J’ai donc une activité très transversale. Je collabore au quotidien avec les ingénieurs agronomes pour imaginer des innovations et des améliorations à partir des retours utilisateurs. De la même manière, j’échange régulièrement avec les développeurs pour intégrer et mettre en forme des outils dont les professionnels de la vigne ont besoin,  dans l’application Maps de notre plateforme 360viti qui est un véritable carnet de santé de la vigne. En fait je suis un peu le radiologue du vignoble ! sauf que mes radios sont connectées et que chacun les analyse facilement.

géomaticien
En étroite collaboration avec les besoins du terrain et les développeurs, le géomaticien met au point les fonctionnalités cartographiques.

Comment identifies-tu les besoins pour les clients de Fruition Sciences ?

 

La connaissance du besoin client est vitale pour l’activité de Fruition Sciences et le développement de 360viti. Ce besoin est majoritairement mis en lumière lors des rencontres entre les exploitants viticoles et les responsables techniques et agronomes de Fruition Sciences. Ensuite nous organisons des réunions de travail avec ces derniers pour traduire ces besoins concrets et quotidiens en fonctionnalités techniques.

Le zonage NDVI en est un bon exemple. Il est issu de remarques de nos clients face au produit CartoCep (carte NDVI au pied). La vigueur au pied près est pour certains exploitants trop complexe pour faire de la modulation intra-parcellaire avec des machines ne pouvant gérer cette précision. C’est dans ce contexte que nous avons cherché à créer un produit du NDVI plus simple à utiliser. Nous avons donc mis au point le zonage, où chaque parcelle est découpée en carrés de 10m de côté dans le sens des rangs avec dans chaque carré la moyenne du NDVI. Avec ces grosse zones, il est plus simple pour les tractoristes de moduler leurs actions au vignoble.

 

Quelle est la différence avec les développeurs informatique ?

 

Le développeur informatique est le spécialiste des langages informatiques. Chez Fruition Sciences, ils conçoivent, améliorent et maintiennent, la structure, l’infrastructure, l’accès aux données, et les applications.
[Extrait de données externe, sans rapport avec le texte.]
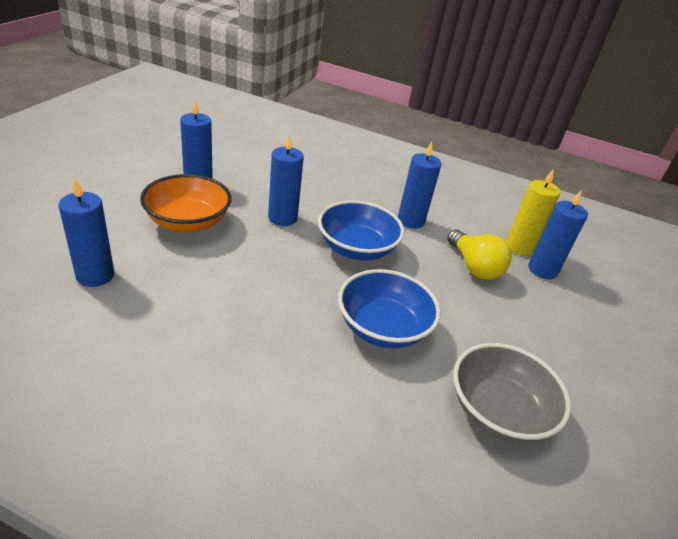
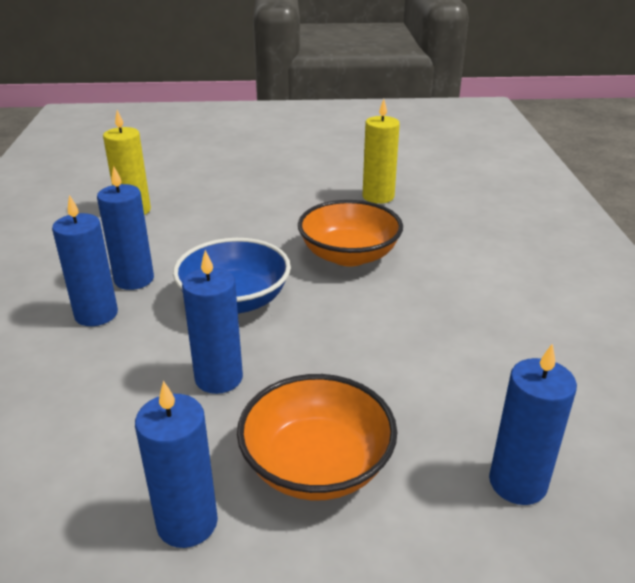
camera: 110 degrees left, 5 degrees down
blue bowl [338,269,441,348] -> orange bowl [298,200,403,266]
yellow light bulb [447,230,512,280] -> none
grey bowl [453,343,571,443] -> yellow candle [363,99,400,204]
blue candle [528,191,588,279] -> blue candle moved to [52,195,118,326]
Le géomaticien, lui, travaille sur les produits cartographiques. Il analyse le besoin clients avec les responsables techniques, imagine les produits, met au point et code l’algorithme pour générer le produit.

Le lien fort qui existe entre le développeur et le géomaticien opère lors de l’intégration de l’algorithme dans l’application. C’est à ce moment que géomaticien et développeur travaillent de concert pour que la génération, la visualisation et l’utilisation du produit soit rapide, simple et efficace.

Est-ce que ton métier est une passion ?

 

Ma passion, c’est la photographie. J’aime beaucoup tout ce qui relève du visuel et plus largement du sensoriel. C’est mon côté créatif. D’un autre côté, j’aime la sciences et résoudre des problématiques, j’ai été élevé avec “C’est pas sorcier”, c’est mon côté cartésien.

En ça, le métier de géomaticien est une bonne mosaïque où ces points viennent converger. Mettre au point un nouveau produit cartographique est sans doute l’activité qui les regroupe tous. Partir d’une idée “Si on essayait de proposer aux utilisateurs de visualiser cette donnée”, trouver une forme facilement intelligible et attractive (“Le cerveau humain est capable de traiter une image 60 000 fois plus vite qu’un texte”), mettre au point l’algorithme et le coder “Quel enchaînement de traitements va permettre d’arriver au résultat escompté ?”, intégrer la fonctionnalité à l’application “Il faut que le processus soit rapide, simple et clair pour l’utilisateur”.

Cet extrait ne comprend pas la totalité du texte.